- **GOAL OF THE EXERCISE**
Copy out every line of the records below word for word, keeping each line's spelling, punctuation and order unchanged.
━━━
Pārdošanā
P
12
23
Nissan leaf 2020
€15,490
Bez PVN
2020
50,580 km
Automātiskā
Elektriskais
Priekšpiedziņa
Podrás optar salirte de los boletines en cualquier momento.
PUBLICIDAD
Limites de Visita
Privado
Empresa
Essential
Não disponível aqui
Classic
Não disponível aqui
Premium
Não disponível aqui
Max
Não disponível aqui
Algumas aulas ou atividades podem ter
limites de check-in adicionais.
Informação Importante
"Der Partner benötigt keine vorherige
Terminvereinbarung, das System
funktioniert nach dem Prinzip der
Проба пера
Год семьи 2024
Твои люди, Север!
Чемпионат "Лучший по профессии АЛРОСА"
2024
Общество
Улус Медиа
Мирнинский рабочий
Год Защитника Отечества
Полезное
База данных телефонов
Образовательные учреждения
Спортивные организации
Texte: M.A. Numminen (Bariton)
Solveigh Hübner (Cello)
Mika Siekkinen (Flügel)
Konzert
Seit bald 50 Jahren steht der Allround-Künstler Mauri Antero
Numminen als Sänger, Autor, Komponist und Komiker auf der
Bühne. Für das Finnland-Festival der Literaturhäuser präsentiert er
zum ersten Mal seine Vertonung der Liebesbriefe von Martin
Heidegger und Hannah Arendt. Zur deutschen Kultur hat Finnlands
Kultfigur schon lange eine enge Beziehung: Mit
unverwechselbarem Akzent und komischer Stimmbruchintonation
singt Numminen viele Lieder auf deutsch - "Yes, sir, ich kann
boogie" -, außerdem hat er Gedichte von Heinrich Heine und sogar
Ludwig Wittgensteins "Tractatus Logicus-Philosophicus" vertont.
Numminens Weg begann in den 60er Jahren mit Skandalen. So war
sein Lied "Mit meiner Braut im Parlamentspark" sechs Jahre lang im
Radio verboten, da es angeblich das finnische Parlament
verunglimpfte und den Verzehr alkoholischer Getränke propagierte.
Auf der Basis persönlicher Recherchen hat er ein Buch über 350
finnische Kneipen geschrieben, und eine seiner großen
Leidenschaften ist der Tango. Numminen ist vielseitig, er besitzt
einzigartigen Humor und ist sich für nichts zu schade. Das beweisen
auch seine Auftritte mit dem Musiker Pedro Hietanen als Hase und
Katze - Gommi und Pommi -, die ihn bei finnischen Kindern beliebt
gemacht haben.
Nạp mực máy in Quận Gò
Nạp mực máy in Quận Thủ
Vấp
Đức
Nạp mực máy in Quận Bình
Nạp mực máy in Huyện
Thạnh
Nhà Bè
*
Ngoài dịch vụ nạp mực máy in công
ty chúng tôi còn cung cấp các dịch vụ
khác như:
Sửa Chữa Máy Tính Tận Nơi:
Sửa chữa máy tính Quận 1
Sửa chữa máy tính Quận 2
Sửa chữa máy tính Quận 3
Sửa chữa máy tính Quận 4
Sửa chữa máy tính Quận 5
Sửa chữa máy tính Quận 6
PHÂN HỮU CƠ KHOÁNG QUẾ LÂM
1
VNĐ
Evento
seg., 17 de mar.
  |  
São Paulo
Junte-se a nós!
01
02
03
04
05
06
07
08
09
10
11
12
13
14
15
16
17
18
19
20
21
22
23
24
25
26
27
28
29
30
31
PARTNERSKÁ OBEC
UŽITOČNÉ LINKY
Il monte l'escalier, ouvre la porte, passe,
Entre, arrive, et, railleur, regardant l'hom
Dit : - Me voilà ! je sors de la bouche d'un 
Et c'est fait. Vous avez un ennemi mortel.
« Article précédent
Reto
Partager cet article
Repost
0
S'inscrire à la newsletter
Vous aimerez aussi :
━━━
- **RESULT FOR THIS TASK**
Pārdošanā
P
12
23
Nissan leaf 2020
€15,490
Bez PVN
2020
50,580 km
Automātiskā
Elektriskais
Priekšpiedziņa
Podrás optar salirte de los boletines en cualquier momento.
PUBLICIDAD
Limites de Visita
Privado
Empresa
Essential
Não disponível aqui
Classic
Não disponível aqui
Premium
Não disponível aqui
Max
Não disponível aqui
Algumas aulas ou atividades podem ter
limites de check-in adicionais.
Informação Importante
"Der Partner benötigt keine vorherige
Terminvereinbarung, das System
funktioniert nach dem Prinzip der
Проба пера
Год семьи 2024
Твои люди, Север!
Чемпионат "Лучший по профессии АЛРОСА"
2024
Общество
Улус Медиа
Мирнинский рабочий
Год Защитника Отечества
Полезное
База данных телефонов
Образовательные учреждения
Спортивные организации
Texte: M.A. Numminen (Bariton)
Solveigh Hübner (Cello)
Mika Siekkinen (Flügel)
Konzert
Seit bald 50 Jahren steht der Allround-Künstler Mauri Antero
Numminen als Sänger, Autor, Komponist und Komiker auf der
Bühne. Für das Finnland-Festival der Literaturhäuser präsentiert er
zum ersten Mal seine Vertonung der Liebesbriefe von Martin
Heidegger und Hannah Arendt. Zur deutschen Kultur hat Finnlands
Kultfigur schon lange eine enge Beziehung: Mit
unverwechselbarem Akzent und komischer Stimmbruchintonation
singt Numminen viele Lieder auf deutsch - "Yes, sir, ich kann
boogie" -, außerdem hat er Gedichte von Heinrich Heine und sogar
Ludwig Wittgensteins "Tractatus Logicus-Philosophicus" vertont.
Numminens Weg begann in den 60er Jahren mit Skandalen. So war
sein Lied "Mit meiner Braut im Parlamentspark" sechs Jahre lang im
Radio verboten, da es angeblich das finnische Parlament
verunglimpfte und den Verzehr alkoholischer Getränke propagierte.
Auf der Basis persönlicher Recherchen hat er ein Buch über 350
finnische Kneipen geschrieben, und eine seiner großen
Leidenschaften ist der Tango. Numminen ist vielseitig, er besitzt
einzigartigen Humor und ist sich für nichts zu schade. Das beweisen
auch seine Auftritte mit dem Musiker Pedro Hietanen als Hase und
Katze - Gommi und Pommi -, die ihn bei finnischen Kindern beliebt
gemacht haben.
Nạp mực máy in Quận Gò
Nạp mực máy in Quận Thủ
Vấp
Đức
Nạp mực máy in Quận Bình
Nạp mực máy in Huyện
Thạnh
Nhà Bè
*
Ngoài dịch vụ nạp mực máy in công
ty chúng tôi còn cung cấp các dịch vụ
khác như:
Sửa Chữa Máy Tính Tận Nơi:
Sửa chữa máy tính Quận 1
Sửa chữa máy tính Quận 2
Sửa chữa máy tính Quận 3
Sửa chữa máy tính Quận 4
Sửa chữa máy tính Quận 5
Sửa chữa máy tính Quận 6
PHÂN HỮU CƠ KHOÁNG QUẾ LÂM
1
VNĐ
Evento
seg., 17 de mar.
  |  
São Paulo
Junte-se a nós!
01
02
03
04
05
06
07
08
09
10
11
12
13
14
15
16
17
18
19
20
21
22
23
24
25
26
27
28
29
30
31
PARTNERSKÁ OBEC
UŽITOČNÉ LINKY
Il monte l'escalier, ouvre la porte, passe,
Entre, arrive, et, railleur, regardant l'hom
Dit : - Me voilà ! je sors de la bouche d'un 
Et c'est fait. Vous avez un ennemi mortel.
« Article précédent
Reto
Partager cet article
Repost
0
S'inscrire à la newsletter
Vous aimerez aussi :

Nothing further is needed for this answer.